Flocking Behavior of Birds
The flock of birds is represented by instances of the Boid class. Each bird follows three simple rules that are inspired by Aditya Anantharaman work:
- Alignment: Birds attempt to move in the average direction of their neighbors within a certain perception radius. This helps ensure the flock is cohesive.
- Cohesion: Birds steer towards the average position of nearby birds to maintain the flock’s unity.

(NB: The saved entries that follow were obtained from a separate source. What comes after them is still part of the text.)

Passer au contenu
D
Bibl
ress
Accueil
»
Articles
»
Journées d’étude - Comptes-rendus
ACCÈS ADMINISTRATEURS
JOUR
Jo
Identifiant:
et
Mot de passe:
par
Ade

- Separation: Birds steer away if they come too close to their neighbors, preventing clustering and collisions.
Each bird’s behavior is implemented using three methods: align(), cohesion(), and separation(). These methods collectively determine the bird’s acceleration.
flock(boids) { let alignment = this.align(boids); let cohesion = this.cohesion(boids); let separation = this.separation(boids); alignment.mult(1.0); cohesion.mult(1.0); separation.mult(1.5); this.acceleration.add(alignment); this.acceleration.add(cohesion); this.acceleration.add(separation); }
In the flock() method, the calculated steering forces for alignment, cohesion, and separation are combined and applied to each bird’s acceleration. The mult() function is used to control the influence of each behavior, making separation slightly more influential to avoid overcrowding.
Dynamic Movement and Visual Appeal
One of the features that makes this flocking system visually appealing is the dynamic change in the size of each bird. The size varies sinusoidally, creating a rhythmic pulsation that adds a sense of tension and release to the movement of the flock:
this.size = map(sin(frameCount * 0.05), -1, 1, 1, 4);
The sin() function is used to create a smooth oscillation effect, making the birds appear to “breathe” as they move. This subtle addition contributes to the natural, lifelike quality of the simulation.
Future Improvements
Moving forward, there are several potential improvements to enhance this project further. One idea is to add environmental changes, such as wind or obstacles, that the flock must navigate around. Adding interactivity, like allowing users to click and influence the direction of the birds or the growth of the tree, would also make the experience more immersive.